Activity in single family and condo/co-op segments improved, with sales growing 1 percent to 4.98 million in the former and 1.6 percent to 640 thousand in the latter. Activity rebounded throughout most regions, with sales reversing course in the Midwest, whereas recovering in the Northeast, South and West, noted TD Economics.
The number of homes available for sale was up 2.1 percent sequentially; however, it stayed low by historical standards at seasonally unadjusted 1.96 million. This is an 8.4 percent drop from year-ago level and accounts for only 4.2 months’ worth of sales at the current pace compared.
The tight inventory is exerting upward pressure on prices, with the median price rising by 5.8 percent year-on-year. Properties usually remained on the market for 27 days, down from 29 days in April and 32 days one year ago.
First time homebuyers accounted for 33 percent of sales as compared with 34 percent in the earlier month. However, it was up from 30 percent one year ago. In the meantime, all-cash sales were up to 22 percent from 21 percent in April.
The better than anticipated data for May is a positive signal that strengthens the notion of a resilient housing market that has been aided by a drop in mortgage rates recently. Low mortgage rates will give additional support in June, with the volume of mortgage applications on an upswing in the month. While residential investment is not expected to add much to grow in the second quarter, the recent figures imply a rebound is likely to take place in the third quarter.
The rise in inventory was encouraging, but inventory levels continue to be tight for some time and are stimulating price growth. Still, higher prices should bring more supply later this year, which along with higher rates should help ease price growth, stated TD Economics.

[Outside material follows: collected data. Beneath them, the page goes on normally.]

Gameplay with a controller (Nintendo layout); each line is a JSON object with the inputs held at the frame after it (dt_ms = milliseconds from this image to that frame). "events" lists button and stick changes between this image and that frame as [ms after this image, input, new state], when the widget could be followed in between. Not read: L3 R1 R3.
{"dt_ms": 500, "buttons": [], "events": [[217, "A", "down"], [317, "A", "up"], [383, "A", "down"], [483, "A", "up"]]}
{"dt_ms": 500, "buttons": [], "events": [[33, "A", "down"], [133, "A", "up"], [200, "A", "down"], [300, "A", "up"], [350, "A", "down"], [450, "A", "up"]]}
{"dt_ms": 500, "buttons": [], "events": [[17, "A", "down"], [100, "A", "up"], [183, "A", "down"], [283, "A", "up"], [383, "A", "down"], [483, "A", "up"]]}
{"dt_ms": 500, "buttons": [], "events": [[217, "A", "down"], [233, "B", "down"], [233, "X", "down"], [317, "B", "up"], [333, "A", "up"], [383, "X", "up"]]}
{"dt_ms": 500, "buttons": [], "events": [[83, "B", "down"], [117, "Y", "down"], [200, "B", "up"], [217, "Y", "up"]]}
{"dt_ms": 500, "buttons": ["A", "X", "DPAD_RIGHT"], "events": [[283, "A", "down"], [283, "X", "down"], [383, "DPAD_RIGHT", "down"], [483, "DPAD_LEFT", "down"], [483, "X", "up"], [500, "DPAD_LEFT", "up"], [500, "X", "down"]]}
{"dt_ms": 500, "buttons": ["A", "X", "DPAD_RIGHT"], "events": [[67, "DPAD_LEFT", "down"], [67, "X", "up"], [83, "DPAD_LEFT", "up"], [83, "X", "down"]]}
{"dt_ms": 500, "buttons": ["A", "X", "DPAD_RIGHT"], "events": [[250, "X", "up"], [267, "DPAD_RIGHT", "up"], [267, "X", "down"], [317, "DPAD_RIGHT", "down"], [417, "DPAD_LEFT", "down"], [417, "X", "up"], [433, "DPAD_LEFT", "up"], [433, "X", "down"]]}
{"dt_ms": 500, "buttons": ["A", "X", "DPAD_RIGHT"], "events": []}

The strong price growth till date has resulted in some erosion in affordability, which along with the likely rises in mortgage rates raises question of the sustainability of the housing recovery. Still, households are expected to withstand the incremental rises in borrowing costs, owing to a strong labor market that is poised to deliver continued job and income gains, with a rebound in the homeownership rate also likely to give a gentle tailwind as outlined in the recent report, with sales likely to rebound by 3.4 percent in 2017, added TD Economics.